**Exercise text:**
===
\name{rcond}
\title{Estimate the Reciprocal Condition Number}
\alias{rcond}
% most methods are documented in <foo>Matrix-class.Rd
\alias{rcond,ANY,missing-method}
\alias{rcond,matrix,character-method}%<- no longer for R >= 2.7.0
\alias{rcond,Matrix,character-method}
\alias{rcond,ldenseMatrix,character-method}
\alias{rcond,ndenseMatrix,character-method}
%
\usage{
rcond(x, norm, \dots)
}
\description{
  Estimate the reciprocal of the condition number of a matrix.

  This is a generic function with several methods, as seen by
  \code{\link{showMethods}(rcond)}.
}
\arguments{
  \item{x}{an \R object that inherits from the \code{Matrix} class.}
  \item{norm}{
    Character indicating the type of norm to be used in the estimate.
    The default is \code{"O"} for the 1-norm (\code{"O"} is equivalent
    to \code{"1"}).  The other possible value is \code{"I"} for the
    infinity norm, see also \code{\link{norm}}.
  }
  \item{\dots}{further arguments passed to or from other methods.}
}
\value{
  An estimate of the reciprocal condition number of \code{x}.
}
\section{BACKGROUND}{
  The condition number of a regular (square) matrix is the product of
  the \code{\link{norm}} of the matrix and the norm of its inverse (or
  pseudo-inverse).

  More generally, the condition number is defined (also for
  non-square matrices \eqn{A}) as
  \deqn{\kappa(A) = \frac{\max_{\|v\| = 1} \|A v\|}{\min_{\|v\| = 1} \|A v\|}.}{%
    kappa(A) = (max_(||v|| = 1; || Av ||)) /(min_(||v|| = 1; || Av ||)).}
  Whenever \code{x} is \emph{not} a square matrix, in our method
  definitions, this is typically computed via \code{rcond(qr.R(qr(X)), ...)}
  where \code{X} is \code{x} or \code{t(x)}.

  The condition number takes on values between 1 and infinity,
  inclusive, and can be viewed as a factor by which errors in solving
  linear systems with this matrix as coefficient matrix could be
  magnified.
===
**Data listing:**
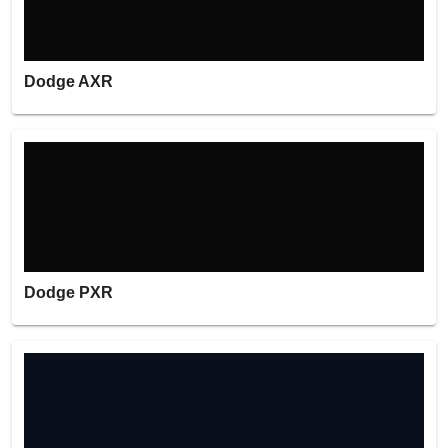
Dodge AXR
Dodge PXR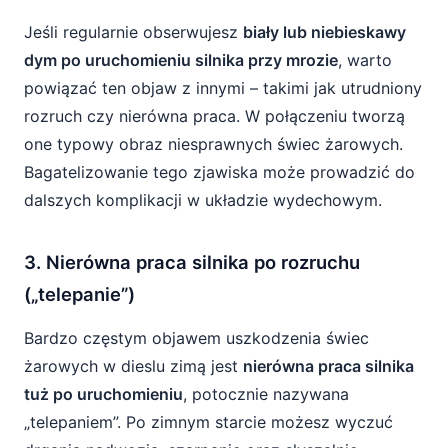
Jeśli regularnie obserwujesz
biały lub niebieskawy
dym po uruchomieniu silnika przy mrozie
, warto
powiązać ten objaw z innymi – takimi jak utrudniony
rozruch czy nierówna praca. W połączeniu tworzą
one typowy obraz niesprawnych świec żarowych.
Bagatelizowanie tego zjawiska może prowadzić do
dalszych komplikacji w układzie wydechowym.
3. Nierówna praca silnika po rozruchu
(„telepanie”)
Bardzo częstym objawem uszkodzenia świec
żarowych w dieslu zimą jest
nierówna praca silnika
tuż po uruchomieniu
, potocznie nazywana
„telepaniem”. Po zimnym starcie możesz wyczuć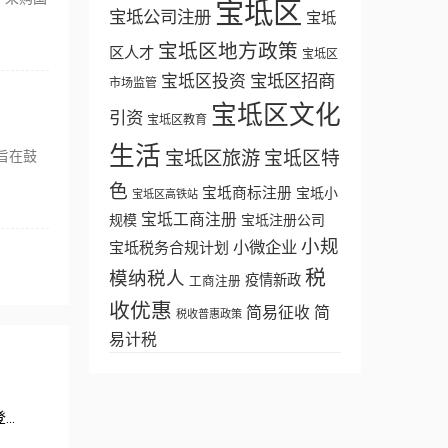
宝坻区
宝坻公司注册
宝坻
宝坻区地方政策
区人才
宝坻区
宝坻区招商
宝坻区投资
市场监管
宝坻区文化
引资
宝坻区教育
生活
旨在鼓
宝坻区旅游
宝坻区特
色
宝坻商标注册
宝坻小
宝坻区高铁站
宝坻工商注册
规模
宝坻注册公司
小规
小微企业
宝坻税务合规计划
税
模纳税人
疫情新政
工商注册
收优惠
简易征收
简
税收普惠政策
易计税
..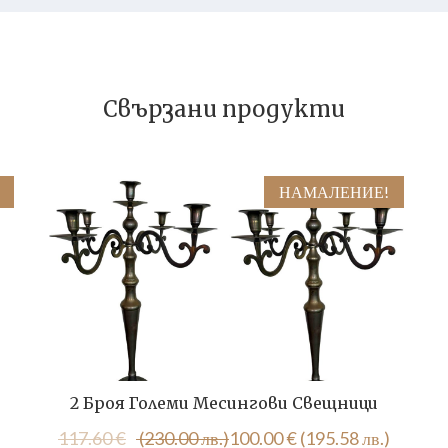
Свързани продукти
НАМАЛЕНИЕ!
2 Броя Големи Месингови Свещници
Original
Текущата
117.60
€
(230.00 лв.)
100.00
€
(195.58 лв.)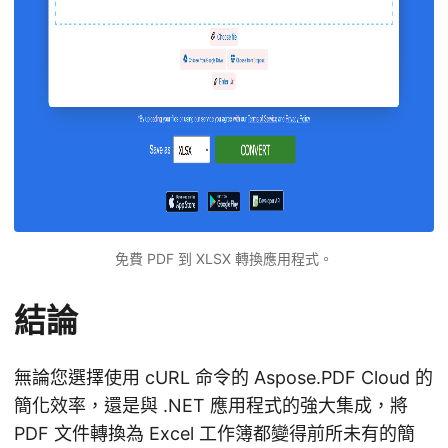
免費 PDF 到 XLSX 轉換應用程式。
結論
無論您選擇使用 cURL 命令的 Aspose.PDF Cloud 的
簡化效率，還是與 .NET 應用程式的強大集成，將
PDF 文件轉換為 Excel 工作簿都變得前所未有的簡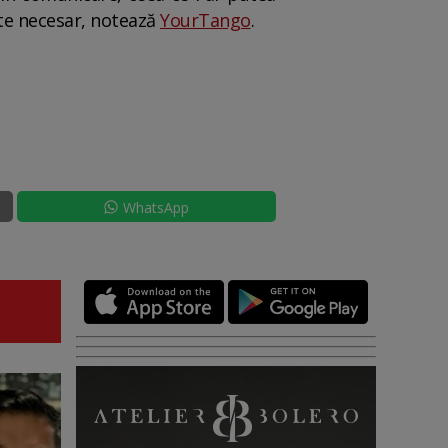
este necesar, notează
YourTango
.
WhatsApp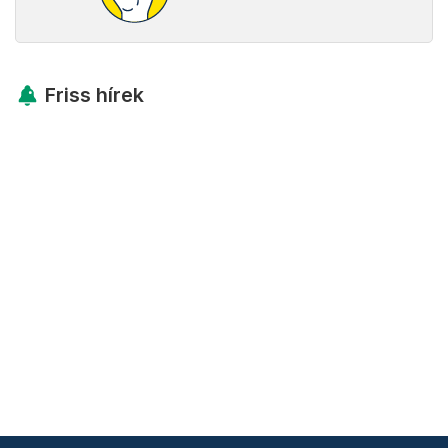
Friss hírek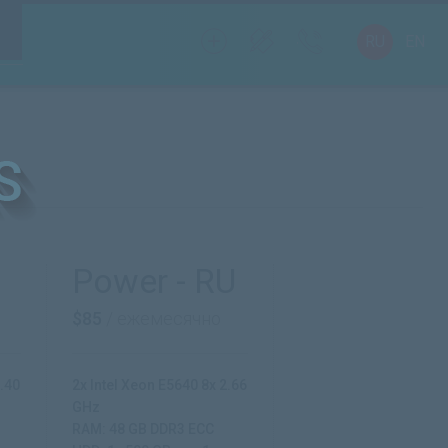
RU
EN
Power - RU
$85
/ ежемесячно
2.40
2x Intel Xeon E5640 8x 2.66
GHz
RAM: 48 GB DDR3 ECC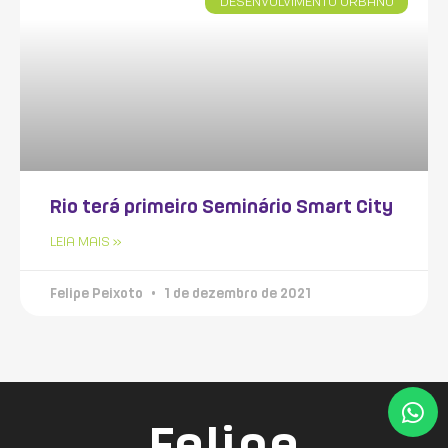
DESENVOLVIMENTO URBANO
Rio terá primeiro Seminário Smart City
LEIA MAIS »
Felipe Peixoto
1 de dezembro de 2021
Felipe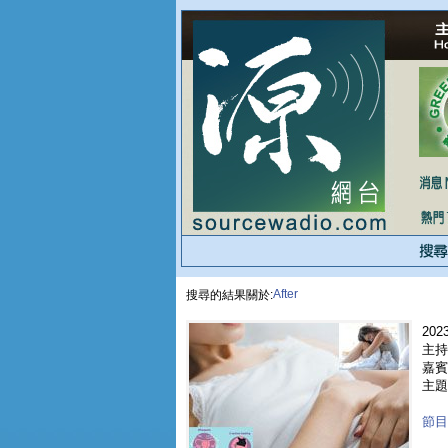
After
搜尋的結果關於:
2023
主持
嘉賓 
主題
節目重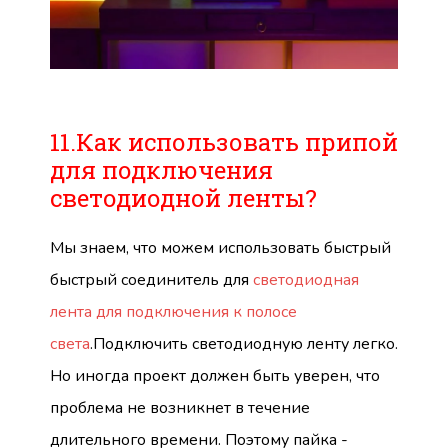
11.Как использовать припой
для подключения
светодиодной ленты?
Мы знаем, что можем использовать быстрый
быстрый соединитель для
светодиодная
лента для подключения к полосе
света
.Подключить светодиодную ленту легко.
Но иногда проект должен быть уверен, что
проблема не возникнет в течение
длительного времени. Поэтому пайка -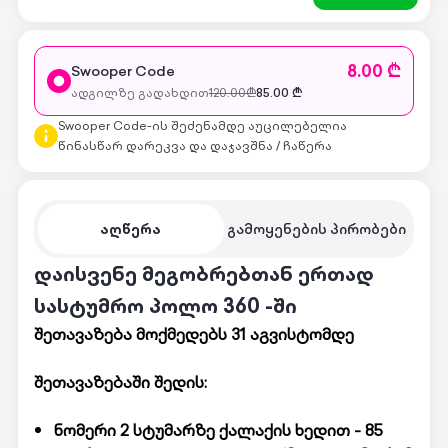
8.00 ₾
Swooper Code
ადგილზე გადახდით
120.00
₾
85.00
₾
Swooper Code-ის შეძენამდე აუცილებელია
წინასწარ დარეკვა და დაჯავშნა / ჩაწერა
აღწერა
გამოყენების პირობები
დაისვენე მეგობრებთან ერთად
სასტუმრო პოლო 360 -ში
შეთავაზება მოქმედებს 31 აგვისტომდე
შეთავაზებაში შედის:
ნომერი 2 სტუმარზე ქალაქის ხედით - 85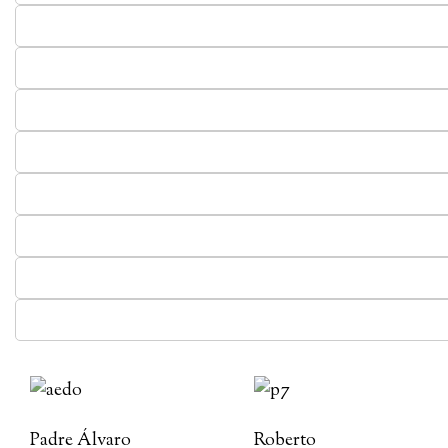
Padre Álvaro
Roberto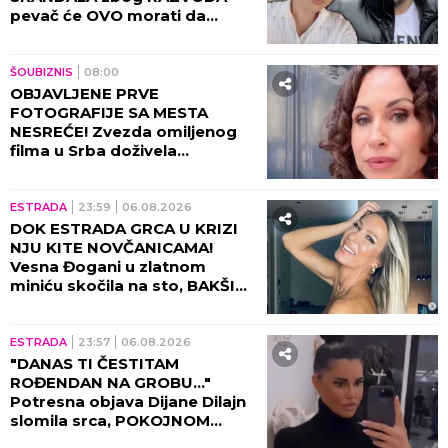
pevač će OVO morati da
objasni! (FOTO)
ŠOUBIZNIS
08:00
OBJAVLJENE PRVE
FOTOGRAFIJE SA MESTA
NESREĆE! Zvezda omiljenog
filma u Srba doživela
saobraćajku, DETALJI JEŽE DO
KOSTIJU! (VIDEO)
ESTRADA
23:59
06.08.2026
DOK ESTRADA GRCA U KRIZI
NJU KITE NOVČANICAMA!
Vesna Đogani u zlatnom
miniću skočila na sto, BAKŠIŠ
PLJUŠTI NA SVE STRANE!
(VIDEO)
ESTRADA
23:57
06.08.2026
"DANAS TI ČESTITAM
ROĐENDAN NA GROBU..."
Potresna objava Dijane Dilajn
slomila srca, POKOJNOM
BRATU UPUTILA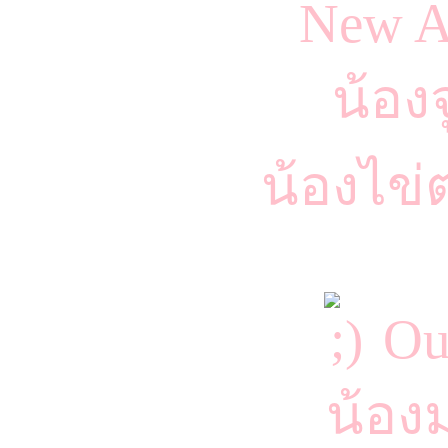
New A
น้องจ
น้องไข่ต
Our
น้อง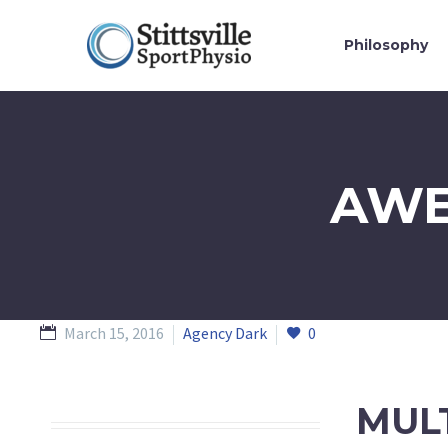
Philosophy
AWE
March 15, 2016
Agency Dark
0
MUL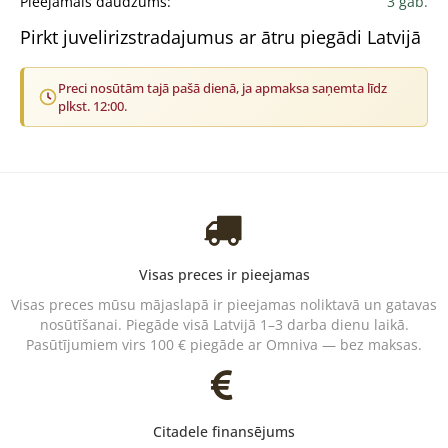
Pieejamais daudzums:
3 gab.
Pirkt juvelirizstradajumus ar ātru piegādi Latvijā
Preci nosūtām tajā pašā dienā, ja apmaksa saņemta līdz
plkst. 12:00.
Visas preces ir pieejamas
Visas preces mūsu mājaslapā ir pieejamas noliktavā un gatavas
nosūtīšanai. Piegāde visā Latvijā 1–3 darba dienu laikā.
Pasūtījumiem virs 100 € piegāde ar Omniva — bez maksas.
Citadele finansējums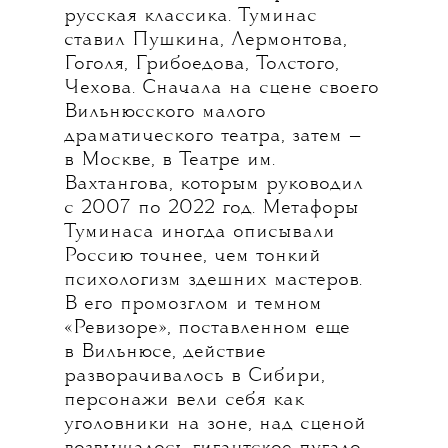
русская классика. Туминас
ставил Пушкина, Лермонтова,
Гоголя, Грибоедова, Толстого,
Чехова. Сначала на сцене своего
Вильнюсского малого
драматического театра, затем —
в Москве, в Театре им.
Вахтангова, которым руководил
с 2007 по 2022 год. Метафоры
Туминаса иногда описывали
Россию точнее, чем тонкий
психологизм здешних мастеров.
В его промозглом и темном
«Ревизоре», поставленном еще
в Вильнюсе, действие
разворачивалось в Сибири,
персонажи вели себя как
уголовники на зоне, над сценой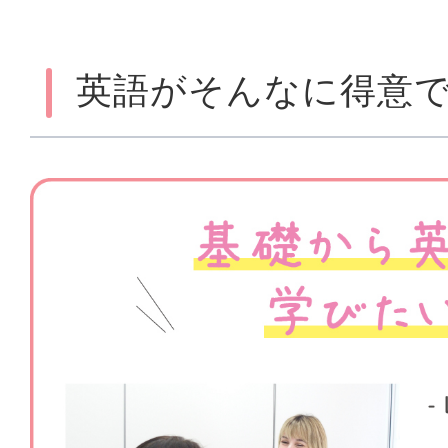
英語がそんなに得意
===
**Activity list:**
A) Answer these from the rcond help page:
(i) What is the default value of the norm argument, and which norm does it select?
(ii) Between which values does the condition number lie?
(iii) When x is not a square matrix, which call is typically used to compute the result?
B) List every alias that the rcond help page declares.
C) Carry on the rcond help page after its last sentence, using the same Rd markup style.
The records are not needed for this work.

**Answers given:**
A)
(i) The default is "O", which selects the 1-norm.
(ii) Between 1 and infinity, inclusive.
(iii) rcond(qr.R(qr(X)), ...), where X is x or t(x).

B)
rcond
rcond,ANY,missing-method
rcond,matrix,character-method
rcond,Matrix,character-method
rcond,ldenseMatrix,character-method
rcond,ndenseMatrix,character-method

C)
  \code{rcond()} computes the \emph{reciprocal} condition number
  \eqn{1/\kappa} with values in \eqn{[0,1]} and can be viewed as a
  scaled measure of how close a matrix is to being rank deficient (aka
  \dQuote{singular}).

  Condition numbers are usually estimated, since exact computation is
  costly in terms of floating-point operations.  An (over) estimate of
  reciprocal condition number is given, since by doing so overflow is
  avoided.  Matrices are well-conditioned if the reciprocal condition
  number is near 1 and ill-conditioned if it is near zero.
}
\seealso{
  \code{\link{norm}}, \code{\link[base]{kappa}()} from package
  \pkg{base} computes an \emph{approximate} condition number of a
  \dQuote{traditional} matrix, even non-square ones, with respect to the
  \eqn{p=2} (Euclidean) \code{\link{norm}}.
  \code{\link[base]{solve}}.
}
\references{
  Golub, G., and Van Loan, C. F. (1989).
  \emph{Matrix Computations,}
  2nd edition, Johns Hopkins, Baltimore.

%% For sparse matrices, Matlab's condest() uses normest(), which is
%%  based on this. See also Tim Davis(2006, p.96)
%% We should use a version of this {and probably optim(.)}:
%%
%   @article{ higham00block,
%     author = "Nicholas J. Higham and Fran{\c{c}}oise Tisseur",
%     title = "A Block Algorithm for Matrix $1$-Norm Estimation,
%              with an Application to $1$-Norm Pseudospectra",
%     journal = "SIAM Journal on Matrix Analysis and Applications",
%     volume = "21",
%     number = "4",
%     pages = "1185--1201",
%     year = "2000",
%     url = "citeseer.ist.psu.edu/article/higham00block.html" }
}
\examples{
x <- Matrix(rnorm(9), 3, 3)
rcond(x)
## typically "the same" (with more computational effort):
1 / (norm(x) * norm(solve(x)))
rcond(Hilbert(9))  # should be about 9.1e-13

## For non-square matrices:
rcond(x1 <- cbind(1,1:10))# 0.05278
rcond(x2 <- cbind(x1, 2:11))# practically 0, since x2 does not have full rank

## sparse
(S1 <- Matrix(rbind(0:1,0, diag(3:-2))))
rcond(S1)
m1 <- as(S1, "denseMatrix")
all.equal(rcond(S1), rcond(m1))

## wide and sparse
rcond(Matrix(cbind(0, diag(2:-1))))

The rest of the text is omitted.